# PROBLEM DESCRIPTION
Search the entries below for the word "lines", then copy each line in which it is found.

# PROVIDED DATA
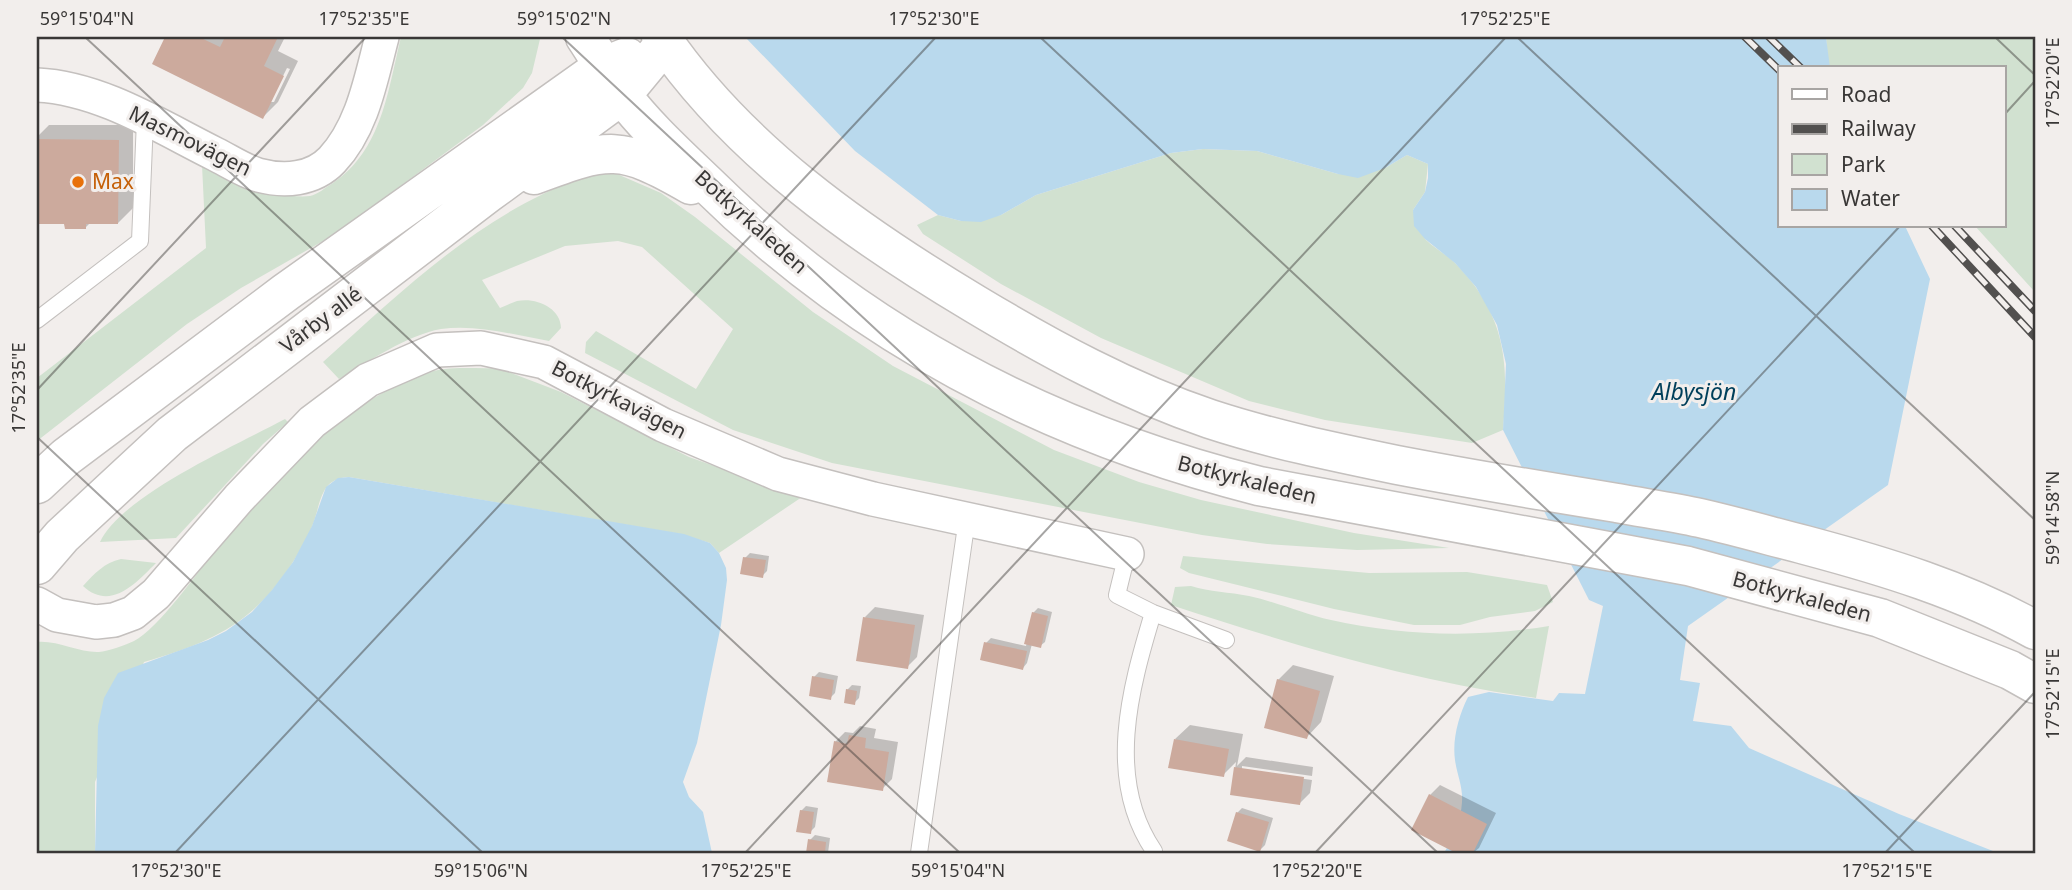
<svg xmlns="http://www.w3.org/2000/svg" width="2072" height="890" viewBox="0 0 2072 890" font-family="'Noto Sans',sans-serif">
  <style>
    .green { fill: #d1e1d0 }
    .water { fill: #b9d9ed }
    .shadow { fill: #0003; fill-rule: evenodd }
    .building { fill: #ccaa9d }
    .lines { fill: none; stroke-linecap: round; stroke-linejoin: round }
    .lane-casing { stroke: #c4c0be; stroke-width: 18 }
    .street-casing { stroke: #c4c0be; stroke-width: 36 }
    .secondary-casing { stroke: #c4c0be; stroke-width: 41 }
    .lane { stroke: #fff; stroke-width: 16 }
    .street { stroke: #fff; stroke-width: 33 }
    .secondary { stroke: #fff; stroke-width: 38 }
    .rail-casing { stroke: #52504f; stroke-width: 8 }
    .rail { stroke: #f2eeec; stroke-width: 5; stroke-dasharray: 16; stroke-linecap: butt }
    .ticks { fill: none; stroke: #393736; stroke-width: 2; stroke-opacity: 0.45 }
    .food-dot { fill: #e8710a; stroke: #f2eeec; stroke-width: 2.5 }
    .labels { text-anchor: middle; stroke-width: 6; stroke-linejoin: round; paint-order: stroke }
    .street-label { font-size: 21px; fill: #393736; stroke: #f2eeec }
    .food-label { font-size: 21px; fill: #c56008; stroke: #f2eeec; text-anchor: start }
    .water-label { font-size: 23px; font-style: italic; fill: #003f5a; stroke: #f2eeec }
    .neatline { fill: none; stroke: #393736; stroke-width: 2.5 }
    .ticks-label { font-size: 18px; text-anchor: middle; fill: #393736 }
  </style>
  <rect width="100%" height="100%" fill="#f2eeec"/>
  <path class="green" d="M401,37H540V39L532,73L523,88L483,125L337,233L241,288L187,324L37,441V378L206,248L202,165C231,176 279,200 310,196C317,195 326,187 333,183C382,150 388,90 401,37Z
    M1826,37H2035V292L1975,226H2004V68H1832L1828,64Z
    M1203,149L1257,151L1338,174L1385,168L1407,155L1428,164L1425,192L1413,210C1417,219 1420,233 1426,240C1435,249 1448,255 1456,264C1506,315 1509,363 1503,430L1472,443L1325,420L1249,401L1101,338L1001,284L923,234L917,225L938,215L961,221L1001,215L1036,195L1171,153Z
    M617,174L661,193L695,217L813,312L893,366L1054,450L1139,482L1201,500L1354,533L1449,548L1357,550L1267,544L1202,535L832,463L733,430L585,353L586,342L596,331L696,389L733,329L642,247L618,241L565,246L482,280L500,308C505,306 511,303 517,301C536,297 561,308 561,328L549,341C514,335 477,324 441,329C407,335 368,362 339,379L323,362C392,300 461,233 545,193C558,187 571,180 585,176C594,173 606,174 617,174Z
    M498,368L561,392L689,457L802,497L719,553L710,543L680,534L349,477C320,478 321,503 313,524C308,537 300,551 293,562C253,624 212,642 144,662L95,782V853H37V642C57,640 80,653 99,652C108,651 126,645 134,641C158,629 198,572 215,550C260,490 368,378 445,369C462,367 481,369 498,368Z
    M285,419L288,422L263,444L176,538L100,542C122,495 237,445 285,419Z
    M1183,556L1369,573L1467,572L1547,585L1553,602L1535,611L1490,617L1460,625H1414L1334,609L1189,573L1180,568Z
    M121,559L156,563C137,582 111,612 83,586C95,573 104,563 121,559Z
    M1191,586C1210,592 1229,592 1249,596C1277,602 1303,614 1331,620C1403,636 1477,638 1549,626L1536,698C1412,681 1290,644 1171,605L1175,587Z"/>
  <path class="water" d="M745,37H1826L1830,68H1780V226H1905L1930,279L1888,485L1688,626L1680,680L1700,683L1693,721L1731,726L1749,748L1899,814L1998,853H1444C1453,838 1461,821 1462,802C1463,786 1457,775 1455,760C1452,739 1459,715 1468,697L1489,692L1553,701L1559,693L1585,694L1603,606L1589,600L1503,430L1506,364L1497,325L1476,287L1455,263L1425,239L1414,226L1413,210L1425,192L1428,178V164L1407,155L1385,168L1358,178L1338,174L1257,151L1203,149L1171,153L1036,195L1001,215L981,222L961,221L938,215L855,151Z
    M349,477L684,534L710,543L719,553L726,568L727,580L721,625L697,743L683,782L689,797L703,812L712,853H95L98,726L104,698L118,673L208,640L226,631L252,612L272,590L293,562L312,526L326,487L338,478Z"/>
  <path class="shadow" d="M167,37H285L278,51L298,61L278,102L263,117L154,63ZM287,68L290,69L274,102H270Z
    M49,125H133V208L118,223L91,222L85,228L66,222H37V137Z
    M750,553L769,556L767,571L762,576L745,558Z
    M875,607L924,615L917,657L907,667L865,617Z
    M1038,608L1052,612L1045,642L1040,646L1032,644L1027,663L1023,668L986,643L991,638L1026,646L1033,613Z
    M1293,665L1334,676L1321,722L1307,737L1278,680Z
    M819,672L838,676L835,693L830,698L814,677Z
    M852,685L861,686L859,698L854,703L847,690Z
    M1190,725L1243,734L1237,766L1246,757L1313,767L1312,776L1242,766V770L1312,780L1310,793L1299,804L1232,794L1236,762L1223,775L1175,739Z
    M860,726L876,729L874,738L898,742L892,779L882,789L835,742L845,732L853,733Z
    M1440,785L1496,813L1479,848L1473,853H1460L1413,829L1430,795Z
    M806,806L818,808L815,827L810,832L801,811Z
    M1242,808L1273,818L1265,845L1260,850L1237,813Z
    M815,835L830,838L828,853H808L810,840Z"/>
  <path class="building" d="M165,37H199L220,47L225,37H278L264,66L284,76L263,119L152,64Z
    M37,139L119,140L118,224H86V229H65L64,224H37Z
    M743,557L766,560L763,578L740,574Z
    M1032,612L1048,616L1041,648L1024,644Z
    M863,617L915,625L908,669L856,661Z
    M984,642L1027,651L1023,670L980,660Z
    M812,676L834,680L831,700L809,696Z
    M1277,679L1320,691L1307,739L1264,728Z
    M846,689L857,691L855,705L844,703Z
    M849,735L866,738L865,748L889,752L883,791L827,782L834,741L847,744Z
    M1174,739L1229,749L1224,777L1168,768Z
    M1234,767L1304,777L1300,805L1230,795Z
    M1429,794L1487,824L1473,853H1456L1411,830Z
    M800,810L814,812L811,834L796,832Z
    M1236,812L1269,822L1260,852L1227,841Z
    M808,839L826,842L825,853H806Z"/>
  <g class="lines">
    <g class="lane-casing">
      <path id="lane" d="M37,320L140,241L145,120
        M1127,554L1117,595L1153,613L1226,640
        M1153,613C1130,689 1105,779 1154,851
        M919,853L967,519"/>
    </g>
    <g class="street-casing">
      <path id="street" d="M37,85C100,88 159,126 215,154C229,161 244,171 258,175C284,182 313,180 332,160C363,127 371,78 382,37
        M37,604L57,615L96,622L114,620L133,613L156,594L239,498L312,422L368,380L437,350L481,348L544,362L663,425L778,474L873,499L1127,554"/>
    </g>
    <g class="secondary-casing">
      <path id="secondary" d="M585,37C598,56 609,77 622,95C646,127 677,155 706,183C861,336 1048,433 1259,486L1688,566L1880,618L2010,670L2035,684
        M661,37C739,151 858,234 975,304C1050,349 1127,391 1210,419C1271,439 1334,452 1397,465C1470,479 1543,491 1617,503C1644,508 1673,512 1700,518C1735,526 1770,536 1805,545C1884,566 1963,590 2035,630
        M534,175C609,147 620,144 691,185
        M37,484L66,457L286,292L604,66L627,57
        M37,565L62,536L172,434L487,194L622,95L665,43"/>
    </g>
    <use href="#lane" class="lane"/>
    <use href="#street" class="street"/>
    <use href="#secondary" class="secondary"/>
    <g class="rail-casing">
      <path id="rail" d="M1745,37L1780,71
        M1769,37L1801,68
        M1932,226L2035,337
        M1955,226L2035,311"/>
    </g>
    <use href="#rail" class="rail"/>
  </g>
  <path class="ticks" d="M85,37L960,853M562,37L1438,853M1040,37L1915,853M1517,37L2035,520M1995,37L2035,75M2004,115L2035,81M37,390L366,37M37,437L483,853M175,853L936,37M745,853L1506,37M1315,853L1900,226M1885,853L2035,692"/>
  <circle class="food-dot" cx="78" cy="182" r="7"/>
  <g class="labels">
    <g class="street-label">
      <text transform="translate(190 141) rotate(26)" y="7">Masmovägen</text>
      <text transform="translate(751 222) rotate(42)" y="7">Botkyrkaleden</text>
      <text transform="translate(321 320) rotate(-37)" y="7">Vårby allé</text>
      <text transform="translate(619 400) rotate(27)" y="7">Botkyrkavägen</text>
      <text transform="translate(1247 480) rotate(14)" y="7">Botkyrkaleden</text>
      <text transform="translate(1802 597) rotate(15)" y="7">Botkyrkaleden</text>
    </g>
    <g class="food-label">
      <text x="92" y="189">Max</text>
    </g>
    <g class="water-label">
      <text x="1694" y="400">Albysjön</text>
    </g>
  </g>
  <rect width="2072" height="890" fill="none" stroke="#f2eeec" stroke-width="77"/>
  <rect x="1778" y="66" width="228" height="161" fill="#f2eeec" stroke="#a8a5a3" stroke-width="2"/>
  <rect x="1792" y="89" width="35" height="10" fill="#ffffff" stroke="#a8a5a3" stroke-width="2"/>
  <text x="1841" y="102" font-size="21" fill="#393736">Road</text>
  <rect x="1792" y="124" width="35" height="10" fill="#52504f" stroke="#a8a5a3" stroke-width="2"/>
  <text x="1841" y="136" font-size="21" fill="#393736">Railway</text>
  <rect x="1792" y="154" width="35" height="21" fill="#d1e1d0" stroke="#a8a5a3" stroke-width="2"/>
  <text x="1841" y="172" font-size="21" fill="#393736">Park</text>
  <rect x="1792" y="189" width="35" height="21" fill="#b9d9ed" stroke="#a8a5a3" stroke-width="2"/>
  <text x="1841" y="206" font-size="21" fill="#393736">Water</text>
  <rect x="38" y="38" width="1996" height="814" class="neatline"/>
  <g class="ticks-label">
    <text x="87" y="25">59°15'04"N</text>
    <text x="364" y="25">17°52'35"E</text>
    <text x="564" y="25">59°15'02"N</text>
    <text x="934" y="25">17°52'30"E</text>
    <text x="1505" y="25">17°52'25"E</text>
    <text transform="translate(2053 83) rotate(-90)" y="6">17°52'20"E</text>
    <text transform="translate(19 388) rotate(-90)" y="6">17°52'35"E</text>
    <text transform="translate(2053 518) rotate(-90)" y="6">59°14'58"N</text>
    <text transform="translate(2053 694) rotate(-90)" y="6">17°52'15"E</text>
    <text x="176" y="877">17°52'30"E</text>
    <text x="481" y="877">59°15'06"N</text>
    <text x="746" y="877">17°52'25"E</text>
    <text x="958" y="877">59°15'04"N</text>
    <text x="1317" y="877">17°52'20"E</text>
    <text x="1887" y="877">17°52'15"E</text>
  </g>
</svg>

# SOLUTION TO THIS TASK
    .lines { fill: none; stroke-linecap: round; stroke-linejoin: round }
  <g class="lines">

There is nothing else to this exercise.